Report all lines below with the word "wrist".

── Exercise data ──

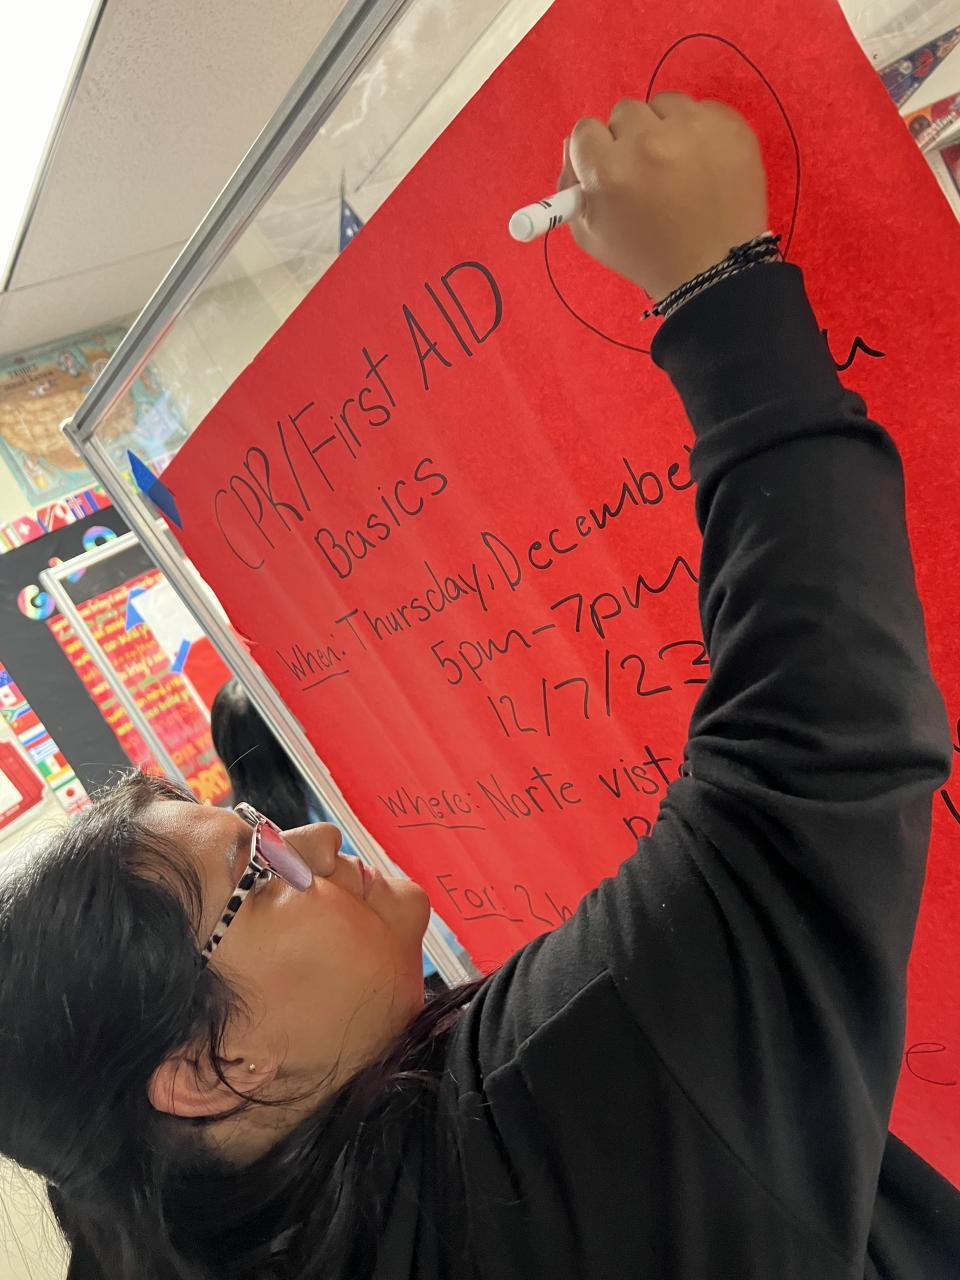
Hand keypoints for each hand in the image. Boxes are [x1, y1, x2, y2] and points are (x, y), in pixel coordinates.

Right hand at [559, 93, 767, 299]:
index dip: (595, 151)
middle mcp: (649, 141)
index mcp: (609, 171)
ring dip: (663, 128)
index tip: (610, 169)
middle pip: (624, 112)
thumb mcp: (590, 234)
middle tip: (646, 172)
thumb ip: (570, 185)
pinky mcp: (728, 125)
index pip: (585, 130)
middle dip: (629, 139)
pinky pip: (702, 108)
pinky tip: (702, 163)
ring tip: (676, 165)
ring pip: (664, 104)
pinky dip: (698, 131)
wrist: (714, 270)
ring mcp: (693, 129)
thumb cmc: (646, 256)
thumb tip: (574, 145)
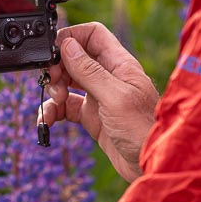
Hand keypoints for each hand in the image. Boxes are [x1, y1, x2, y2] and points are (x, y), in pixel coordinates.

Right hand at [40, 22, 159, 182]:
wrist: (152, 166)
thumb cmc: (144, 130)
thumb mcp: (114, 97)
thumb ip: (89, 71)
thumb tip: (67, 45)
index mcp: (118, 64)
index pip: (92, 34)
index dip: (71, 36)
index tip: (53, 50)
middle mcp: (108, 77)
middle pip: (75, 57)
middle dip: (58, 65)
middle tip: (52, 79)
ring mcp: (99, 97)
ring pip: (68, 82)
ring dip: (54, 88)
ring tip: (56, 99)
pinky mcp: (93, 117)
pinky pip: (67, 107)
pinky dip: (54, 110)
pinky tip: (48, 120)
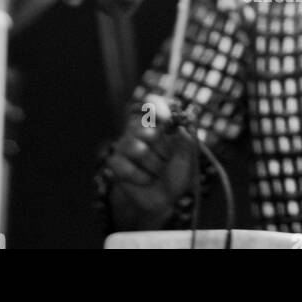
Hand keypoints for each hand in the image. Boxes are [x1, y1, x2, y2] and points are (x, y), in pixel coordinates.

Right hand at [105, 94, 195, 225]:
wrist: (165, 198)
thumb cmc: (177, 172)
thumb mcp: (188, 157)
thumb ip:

───
── Exercise data ──

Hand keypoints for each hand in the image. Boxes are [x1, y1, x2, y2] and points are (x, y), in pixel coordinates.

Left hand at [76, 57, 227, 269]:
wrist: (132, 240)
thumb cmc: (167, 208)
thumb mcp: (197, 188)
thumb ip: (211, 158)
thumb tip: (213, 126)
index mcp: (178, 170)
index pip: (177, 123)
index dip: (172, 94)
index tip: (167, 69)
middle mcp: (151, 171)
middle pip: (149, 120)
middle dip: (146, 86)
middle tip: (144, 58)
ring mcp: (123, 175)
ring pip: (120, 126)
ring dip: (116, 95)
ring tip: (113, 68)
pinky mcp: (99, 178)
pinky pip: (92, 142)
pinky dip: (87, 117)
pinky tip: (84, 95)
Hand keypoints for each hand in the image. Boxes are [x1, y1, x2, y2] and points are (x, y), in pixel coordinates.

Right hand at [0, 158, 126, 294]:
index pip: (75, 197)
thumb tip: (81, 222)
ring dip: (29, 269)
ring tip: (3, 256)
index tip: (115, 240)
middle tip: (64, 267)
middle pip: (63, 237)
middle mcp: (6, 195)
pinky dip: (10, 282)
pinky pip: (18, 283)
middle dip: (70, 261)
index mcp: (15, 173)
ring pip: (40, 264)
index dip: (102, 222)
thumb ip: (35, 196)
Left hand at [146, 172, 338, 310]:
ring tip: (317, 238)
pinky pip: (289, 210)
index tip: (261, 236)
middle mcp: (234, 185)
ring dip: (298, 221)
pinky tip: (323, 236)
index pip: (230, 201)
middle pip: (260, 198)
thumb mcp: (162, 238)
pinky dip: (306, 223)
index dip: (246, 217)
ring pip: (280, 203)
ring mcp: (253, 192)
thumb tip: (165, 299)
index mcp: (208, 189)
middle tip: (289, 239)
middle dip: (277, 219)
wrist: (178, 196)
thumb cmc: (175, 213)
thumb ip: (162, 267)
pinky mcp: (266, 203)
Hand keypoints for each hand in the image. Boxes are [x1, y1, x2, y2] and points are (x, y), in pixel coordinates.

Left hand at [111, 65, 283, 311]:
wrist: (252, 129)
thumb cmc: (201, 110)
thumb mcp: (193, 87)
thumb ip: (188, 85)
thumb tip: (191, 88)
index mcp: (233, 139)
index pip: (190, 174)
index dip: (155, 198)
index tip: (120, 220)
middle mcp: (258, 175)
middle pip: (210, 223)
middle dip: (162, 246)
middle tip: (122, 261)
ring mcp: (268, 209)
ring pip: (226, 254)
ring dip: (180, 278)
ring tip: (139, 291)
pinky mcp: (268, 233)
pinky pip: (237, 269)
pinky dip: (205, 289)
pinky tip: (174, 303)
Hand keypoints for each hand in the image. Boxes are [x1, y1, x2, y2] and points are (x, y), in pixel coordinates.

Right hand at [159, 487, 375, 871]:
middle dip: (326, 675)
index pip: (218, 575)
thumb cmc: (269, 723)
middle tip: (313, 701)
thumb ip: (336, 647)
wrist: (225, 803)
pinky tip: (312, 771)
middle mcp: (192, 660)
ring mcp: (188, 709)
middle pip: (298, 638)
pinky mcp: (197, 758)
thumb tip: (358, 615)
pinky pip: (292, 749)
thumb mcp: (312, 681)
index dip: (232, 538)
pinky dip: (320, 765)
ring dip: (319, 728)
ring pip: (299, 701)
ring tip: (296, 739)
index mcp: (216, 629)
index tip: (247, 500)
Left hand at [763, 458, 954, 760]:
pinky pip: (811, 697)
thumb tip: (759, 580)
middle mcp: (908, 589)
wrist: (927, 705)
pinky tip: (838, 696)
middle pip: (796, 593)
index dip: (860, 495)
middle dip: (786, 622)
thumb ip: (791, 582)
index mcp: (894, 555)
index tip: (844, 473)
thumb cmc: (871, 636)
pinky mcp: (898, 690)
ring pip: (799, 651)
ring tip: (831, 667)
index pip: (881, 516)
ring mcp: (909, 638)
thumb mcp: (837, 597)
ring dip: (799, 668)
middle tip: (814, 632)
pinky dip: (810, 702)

───
── Exercise data ──

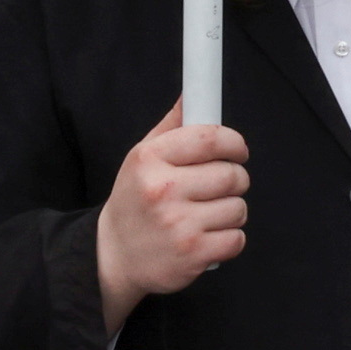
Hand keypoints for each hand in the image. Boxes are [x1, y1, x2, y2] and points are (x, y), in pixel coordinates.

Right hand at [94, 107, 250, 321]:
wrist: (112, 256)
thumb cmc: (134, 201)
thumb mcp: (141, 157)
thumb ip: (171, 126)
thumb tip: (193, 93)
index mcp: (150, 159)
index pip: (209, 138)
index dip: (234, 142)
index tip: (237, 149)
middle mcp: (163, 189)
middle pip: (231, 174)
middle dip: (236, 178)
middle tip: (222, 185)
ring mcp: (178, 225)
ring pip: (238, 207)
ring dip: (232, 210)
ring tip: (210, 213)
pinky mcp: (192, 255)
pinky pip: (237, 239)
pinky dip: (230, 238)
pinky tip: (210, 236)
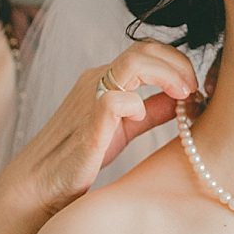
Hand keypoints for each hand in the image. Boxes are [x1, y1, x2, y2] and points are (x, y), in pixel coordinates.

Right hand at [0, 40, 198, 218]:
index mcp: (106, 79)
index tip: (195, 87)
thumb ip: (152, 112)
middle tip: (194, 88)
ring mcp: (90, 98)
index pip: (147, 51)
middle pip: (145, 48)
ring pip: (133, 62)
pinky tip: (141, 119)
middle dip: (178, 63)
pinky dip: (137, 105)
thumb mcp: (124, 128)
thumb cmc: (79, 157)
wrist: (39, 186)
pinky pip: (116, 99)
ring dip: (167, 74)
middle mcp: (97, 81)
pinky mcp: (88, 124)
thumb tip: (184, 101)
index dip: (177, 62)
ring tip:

───

— Exercise solution —
wrist: (714, 270)
wrist: (152, 166)
wrist: (165, 198)
wrist: (132, 240)
wrist: (178, 196)
wrist: (252, 129)
wrist: (225, 803)
wrist: (927, 705)
wrist: (112, 256)
wrist: (39, 186)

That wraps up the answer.